Kari Lamb Shank with Crispy Potato Strings
Savor this simply delicious lamb curry recipe by Sarah Benjamin from Cooking for Love.
- 30 minutes
- 3 hours
- 6 servings
- 6 Lamb Hind Shanks (around 300 grams each)
- 1 large Carrot, peeled and coarsely grated
- 2 Cinnamon sticks
- 3 Star Anise
- 1 stalk Lemongrass, bruised
- 3 Pandan Leaves, tied into a knot
- 2-3 tablespoon Palm Sugar (gula melaka), chopped
- 2 teaspoons Salt
- 80-100 milliliters Tamarind Juice
- 500 milliliters Coconut Milk
- 4 tablespoons NeuVida Omega 9 Cooking Oil
- 5 Shallots, peeled and thinly sliced into rings
- 2 large Russet potatoes, peeled, thinly julienned, washed and soaked in cold water
- 1 liter Water
- Spice Paste:
- 6 tablespoons Meat Curry powder
- 12 Shallots, peeled and roughly chopped
- 10 Dried Chillies, soaked in warm water until soft, drained
- 12 Garlic cloves
- 3 centimeters piece of fresh Turmeric, peeled
- 5 centimeters piece of fresh Ginger, peeled
- 5 centimeters piece of fresh Galangal (lengkwas), peeled
- 12 Candlenuts (can be replaced with Macadamia nuts)
- 1 stalk Lemongrass, outer skin removed
- 100 milliliters Water
- Make the spice paste by blending all the ingredients together until smooth.
- heat up 4 tablespoons NeuVida Omega 9 Cooking Oil in a large heavy pot over a medium heat. Fry the cinnamon, star anise, pandan leaves and bashed lemongrass for 30 seconds. Add the spice paste, and stir until fragrant, and oil is coming to the surface. Toss in the grated carrot. If the paste is too dry, add 1 tablespoon of oil to help the frying process.
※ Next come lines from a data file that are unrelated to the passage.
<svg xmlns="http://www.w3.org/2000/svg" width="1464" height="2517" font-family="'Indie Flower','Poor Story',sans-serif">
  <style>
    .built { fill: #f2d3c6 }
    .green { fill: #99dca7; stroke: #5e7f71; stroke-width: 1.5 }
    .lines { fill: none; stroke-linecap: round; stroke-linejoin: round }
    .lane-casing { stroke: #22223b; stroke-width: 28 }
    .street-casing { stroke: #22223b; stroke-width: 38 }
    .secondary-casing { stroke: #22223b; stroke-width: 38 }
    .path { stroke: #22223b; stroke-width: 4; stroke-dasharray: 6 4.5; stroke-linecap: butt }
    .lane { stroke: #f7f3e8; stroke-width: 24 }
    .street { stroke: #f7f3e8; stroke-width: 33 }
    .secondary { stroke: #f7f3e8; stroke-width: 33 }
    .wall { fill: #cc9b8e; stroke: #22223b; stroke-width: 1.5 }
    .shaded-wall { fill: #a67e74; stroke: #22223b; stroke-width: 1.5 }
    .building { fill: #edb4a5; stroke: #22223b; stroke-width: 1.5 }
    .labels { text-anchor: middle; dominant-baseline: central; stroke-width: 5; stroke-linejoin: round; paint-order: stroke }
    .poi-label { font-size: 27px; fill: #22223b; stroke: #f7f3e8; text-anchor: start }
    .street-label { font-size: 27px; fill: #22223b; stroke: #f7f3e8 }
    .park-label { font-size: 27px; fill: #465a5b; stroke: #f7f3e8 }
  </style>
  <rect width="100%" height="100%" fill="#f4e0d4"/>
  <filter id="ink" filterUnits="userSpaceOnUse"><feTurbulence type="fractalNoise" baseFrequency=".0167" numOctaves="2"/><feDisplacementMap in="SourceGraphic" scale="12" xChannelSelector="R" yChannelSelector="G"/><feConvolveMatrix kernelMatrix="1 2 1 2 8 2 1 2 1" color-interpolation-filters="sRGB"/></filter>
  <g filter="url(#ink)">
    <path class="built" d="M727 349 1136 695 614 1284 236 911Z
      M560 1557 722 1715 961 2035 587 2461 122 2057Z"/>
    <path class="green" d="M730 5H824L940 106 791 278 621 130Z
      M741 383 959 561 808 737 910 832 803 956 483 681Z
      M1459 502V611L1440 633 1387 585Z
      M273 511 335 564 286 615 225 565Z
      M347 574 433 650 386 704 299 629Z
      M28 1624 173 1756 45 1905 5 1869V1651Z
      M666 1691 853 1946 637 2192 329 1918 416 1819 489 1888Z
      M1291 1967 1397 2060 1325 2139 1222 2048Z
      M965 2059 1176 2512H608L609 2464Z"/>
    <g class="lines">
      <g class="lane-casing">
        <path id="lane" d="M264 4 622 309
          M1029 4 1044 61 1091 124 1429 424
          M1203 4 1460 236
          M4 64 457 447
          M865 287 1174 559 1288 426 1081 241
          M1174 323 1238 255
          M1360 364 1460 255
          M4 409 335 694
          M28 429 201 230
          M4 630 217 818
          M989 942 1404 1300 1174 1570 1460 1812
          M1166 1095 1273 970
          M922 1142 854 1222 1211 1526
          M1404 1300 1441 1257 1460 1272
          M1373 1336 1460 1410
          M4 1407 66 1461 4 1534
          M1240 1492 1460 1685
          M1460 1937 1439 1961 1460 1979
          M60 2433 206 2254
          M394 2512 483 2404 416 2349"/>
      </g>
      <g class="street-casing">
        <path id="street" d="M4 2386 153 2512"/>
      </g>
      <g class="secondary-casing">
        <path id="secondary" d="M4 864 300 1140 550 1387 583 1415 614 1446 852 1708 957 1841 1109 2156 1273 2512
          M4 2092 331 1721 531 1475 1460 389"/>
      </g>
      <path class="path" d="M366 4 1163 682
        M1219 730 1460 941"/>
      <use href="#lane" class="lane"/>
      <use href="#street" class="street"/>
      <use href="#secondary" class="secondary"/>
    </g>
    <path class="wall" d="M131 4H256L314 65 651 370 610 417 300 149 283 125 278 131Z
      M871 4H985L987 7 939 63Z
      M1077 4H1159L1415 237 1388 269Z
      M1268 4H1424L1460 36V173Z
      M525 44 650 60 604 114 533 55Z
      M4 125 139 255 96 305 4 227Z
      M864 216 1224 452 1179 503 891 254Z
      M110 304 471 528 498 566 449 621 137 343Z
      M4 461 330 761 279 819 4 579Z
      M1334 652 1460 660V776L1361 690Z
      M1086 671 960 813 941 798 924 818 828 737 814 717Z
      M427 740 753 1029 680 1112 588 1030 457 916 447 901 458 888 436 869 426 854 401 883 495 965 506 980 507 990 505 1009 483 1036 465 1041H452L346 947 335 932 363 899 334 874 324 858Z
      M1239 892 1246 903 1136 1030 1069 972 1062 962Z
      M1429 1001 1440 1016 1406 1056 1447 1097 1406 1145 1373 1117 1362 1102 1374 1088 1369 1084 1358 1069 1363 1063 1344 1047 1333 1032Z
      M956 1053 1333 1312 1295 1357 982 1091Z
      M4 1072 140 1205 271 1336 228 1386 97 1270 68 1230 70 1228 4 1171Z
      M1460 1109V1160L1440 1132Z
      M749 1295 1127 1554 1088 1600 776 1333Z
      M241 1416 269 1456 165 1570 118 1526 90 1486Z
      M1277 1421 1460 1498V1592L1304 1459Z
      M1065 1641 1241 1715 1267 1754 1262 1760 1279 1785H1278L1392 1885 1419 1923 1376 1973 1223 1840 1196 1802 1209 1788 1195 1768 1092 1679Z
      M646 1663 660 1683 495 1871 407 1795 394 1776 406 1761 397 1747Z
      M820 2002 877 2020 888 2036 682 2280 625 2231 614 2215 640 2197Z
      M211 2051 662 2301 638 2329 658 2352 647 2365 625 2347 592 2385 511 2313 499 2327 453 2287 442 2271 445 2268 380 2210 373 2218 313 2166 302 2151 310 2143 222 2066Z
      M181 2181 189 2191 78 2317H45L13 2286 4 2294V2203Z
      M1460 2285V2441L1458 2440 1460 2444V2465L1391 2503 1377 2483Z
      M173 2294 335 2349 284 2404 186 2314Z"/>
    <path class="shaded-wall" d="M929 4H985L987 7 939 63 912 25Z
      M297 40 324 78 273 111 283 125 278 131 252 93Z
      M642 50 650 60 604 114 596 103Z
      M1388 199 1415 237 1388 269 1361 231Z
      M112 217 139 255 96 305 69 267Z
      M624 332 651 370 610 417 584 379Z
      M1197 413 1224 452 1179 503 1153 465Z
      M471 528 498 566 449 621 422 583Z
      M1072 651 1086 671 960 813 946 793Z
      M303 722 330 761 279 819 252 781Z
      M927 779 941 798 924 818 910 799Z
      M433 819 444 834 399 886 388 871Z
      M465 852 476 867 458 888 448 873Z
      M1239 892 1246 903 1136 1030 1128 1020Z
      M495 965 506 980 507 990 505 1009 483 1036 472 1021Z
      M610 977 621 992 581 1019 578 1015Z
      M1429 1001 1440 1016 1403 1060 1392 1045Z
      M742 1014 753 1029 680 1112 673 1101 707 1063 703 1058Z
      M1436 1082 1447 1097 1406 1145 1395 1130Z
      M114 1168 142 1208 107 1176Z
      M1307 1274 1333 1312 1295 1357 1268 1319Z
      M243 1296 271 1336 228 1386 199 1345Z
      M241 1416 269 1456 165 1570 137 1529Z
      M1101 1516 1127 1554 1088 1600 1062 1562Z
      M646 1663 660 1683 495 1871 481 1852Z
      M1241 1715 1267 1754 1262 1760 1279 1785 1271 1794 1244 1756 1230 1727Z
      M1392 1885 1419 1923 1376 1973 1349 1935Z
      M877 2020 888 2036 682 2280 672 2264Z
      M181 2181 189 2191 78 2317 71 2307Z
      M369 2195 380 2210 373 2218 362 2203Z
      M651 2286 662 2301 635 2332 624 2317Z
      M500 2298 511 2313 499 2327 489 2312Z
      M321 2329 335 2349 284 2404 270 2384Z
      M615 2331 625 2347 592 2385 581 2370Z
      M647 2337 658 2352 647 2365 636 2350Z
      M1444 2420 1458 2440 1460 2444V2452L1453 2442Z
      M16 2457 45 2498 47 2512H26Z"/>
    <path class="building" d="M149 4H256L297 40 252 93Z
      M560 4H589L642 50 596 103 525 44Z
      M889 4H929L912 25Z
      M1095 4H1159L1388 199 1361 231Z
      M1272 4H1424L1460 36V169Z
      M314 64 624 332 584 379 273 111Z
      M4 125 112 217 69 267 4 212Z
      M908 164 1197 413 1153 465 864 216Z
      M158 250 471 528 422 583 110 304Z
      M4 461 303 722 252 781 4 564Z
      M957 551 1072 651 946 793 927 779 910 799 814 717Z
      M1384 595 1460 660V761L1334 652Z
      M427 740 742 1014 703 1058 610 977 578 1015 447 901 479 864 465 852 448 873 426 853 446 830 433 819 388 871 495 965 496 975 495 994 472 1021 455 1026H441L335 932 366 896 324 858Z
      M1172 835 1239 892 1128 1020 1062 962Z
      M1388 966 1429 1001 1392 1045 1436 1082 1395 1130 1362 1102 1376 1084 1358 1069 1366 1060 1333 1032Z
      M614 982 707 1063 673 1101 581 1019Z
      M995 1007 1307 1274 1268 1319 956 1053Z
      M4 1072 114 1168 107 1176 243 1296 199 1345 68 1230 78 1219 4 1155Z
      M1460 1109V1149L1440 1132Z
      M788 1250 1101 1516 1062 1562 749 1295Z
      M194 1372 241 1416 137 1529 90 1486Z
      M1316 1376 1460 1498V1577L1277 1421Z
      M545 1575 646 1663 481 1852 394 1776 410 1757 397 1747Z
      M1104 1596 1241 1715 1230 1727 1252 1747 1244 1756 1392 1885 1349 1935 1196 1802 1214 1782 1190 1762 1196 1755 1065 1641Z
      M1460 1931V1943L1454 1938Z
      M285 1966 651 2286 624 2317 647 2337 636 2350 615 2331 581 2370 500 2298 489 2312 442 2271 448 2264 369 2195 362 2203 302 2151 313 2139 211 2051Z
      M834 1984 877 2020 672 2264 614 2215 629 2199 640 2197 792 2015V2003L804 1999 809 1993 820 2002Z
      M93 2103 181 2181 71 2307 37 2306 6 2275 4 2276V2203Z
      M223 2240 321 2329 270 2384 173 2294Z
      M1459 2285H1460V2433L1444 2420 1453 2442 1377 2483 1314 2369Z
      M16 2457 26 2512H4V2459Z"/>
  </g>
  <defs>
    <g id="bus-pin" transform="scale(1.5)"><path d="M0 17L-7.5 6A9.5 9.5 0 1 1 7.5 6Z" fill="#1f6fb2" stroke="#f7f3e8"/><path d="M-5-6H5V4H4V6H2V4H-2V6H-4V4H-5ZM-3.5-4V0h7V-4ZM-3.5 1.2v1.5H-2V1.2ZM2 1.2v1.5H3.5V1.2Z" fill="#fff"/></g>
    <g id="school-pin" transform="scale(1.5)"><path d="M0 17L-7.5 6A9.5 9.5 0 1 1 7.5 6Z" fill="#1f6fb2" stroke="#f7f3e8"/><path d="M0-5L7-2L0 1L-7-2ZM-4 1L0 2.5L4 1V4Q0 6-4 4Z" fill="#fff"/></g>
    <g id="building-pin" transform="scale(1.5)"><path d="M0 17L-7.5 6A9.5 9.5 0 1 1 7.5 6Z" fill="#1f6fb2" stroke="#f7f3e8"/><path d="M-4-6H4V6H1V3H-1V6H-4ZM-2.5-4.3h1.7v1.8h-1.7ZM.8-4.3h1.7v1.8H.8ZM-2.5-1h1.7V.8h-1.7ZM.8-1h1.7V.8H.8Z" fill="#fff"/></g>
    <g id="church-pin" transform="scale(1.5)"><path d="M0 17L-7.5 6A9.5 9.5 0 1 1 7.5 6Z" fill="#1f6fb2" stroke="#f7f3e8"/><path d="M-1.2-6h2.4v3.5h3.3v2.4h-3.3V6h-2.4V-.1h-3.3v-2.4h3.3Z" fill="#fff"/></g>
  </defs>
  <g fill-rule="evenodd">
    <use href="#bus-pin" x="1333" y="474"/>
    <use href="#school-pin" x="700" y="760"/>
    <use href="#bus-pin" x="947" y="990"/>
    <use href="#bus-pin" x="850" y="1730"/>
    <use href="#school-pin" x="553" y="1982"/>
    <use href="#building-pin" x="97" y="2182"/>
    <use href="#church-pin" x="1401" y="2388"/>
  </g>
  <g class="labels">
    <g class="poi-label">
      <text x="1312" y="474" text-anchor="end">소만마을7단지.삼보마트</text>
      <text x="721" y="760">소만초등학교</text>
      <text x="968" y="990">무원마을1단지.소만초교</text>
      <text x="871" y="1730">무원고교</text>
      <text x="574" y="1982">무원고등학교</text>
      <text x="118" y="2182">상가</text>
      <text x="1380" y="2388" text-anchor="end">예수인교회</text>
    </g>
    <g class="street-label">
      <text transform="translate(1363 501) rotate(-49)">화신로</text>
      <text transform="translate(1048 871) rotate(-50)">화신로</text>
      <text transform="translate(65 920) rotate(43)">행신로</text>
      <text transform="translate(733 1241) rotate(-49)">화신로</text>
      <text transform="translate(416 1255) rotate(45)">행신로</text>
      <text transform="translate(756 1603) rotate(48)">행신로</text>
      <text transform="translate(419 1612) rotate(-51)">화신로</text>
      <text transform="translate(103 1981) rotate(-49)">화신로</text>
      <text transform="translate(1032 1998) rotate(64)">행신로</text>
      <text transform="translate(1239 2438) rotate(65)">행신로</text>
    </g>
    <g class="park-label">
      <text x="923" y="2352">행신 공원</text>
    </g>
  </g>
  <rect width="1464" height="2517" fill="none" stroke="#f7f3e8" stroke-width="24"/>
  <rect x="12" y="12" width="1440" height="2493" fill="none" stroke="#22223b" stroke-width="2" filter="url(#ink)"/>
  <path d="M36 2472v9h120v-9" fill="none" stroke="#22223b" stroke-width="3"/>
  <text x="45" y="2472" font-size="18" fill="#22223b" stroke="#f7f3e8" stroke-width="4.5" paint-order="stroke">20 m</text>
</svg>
- Stir in half of the coconut milk. Add half of the salt and sugar – you can add the remainder to taste after the tasting the cooked curry.
- Add the meat to the pan, and stir to coat the lamb shanks with the curry sauce. Add enough water to just cover the meat.
- Bring the curry to a boil, then turn the heat down and leave to simmer for 2 ½ hours, until the meat is tender and falling off the bone. Top up curry with more water during the simmering process, should you need to.
- Towards the end of the cooking process, prepare the fried shallots and crispy potatoes. Heat up enough oil in a pan to come up to a depth of 5cm over medium heat, then fry the thinly sliced shallots for about 10-15 minutes, letting them become evenly golden brown. Drain on kitchen paper. Turn the heat up to high, and fry the julienned potatoes in batches until crisp and golden brown. Allow to drain on kitchen paper. Reserve shallot oil for another recipe.
- Before serving, add the tamarind juice. Taste and season with remaining sugar and salt, if you like. Add the remainder of the coconut milk to the curry and bring to a boil. Continue to reduce with the lid off, to intensify the flavours.
- Serve the curry topped with crispy potatoes, fresh coriander and fried shallots.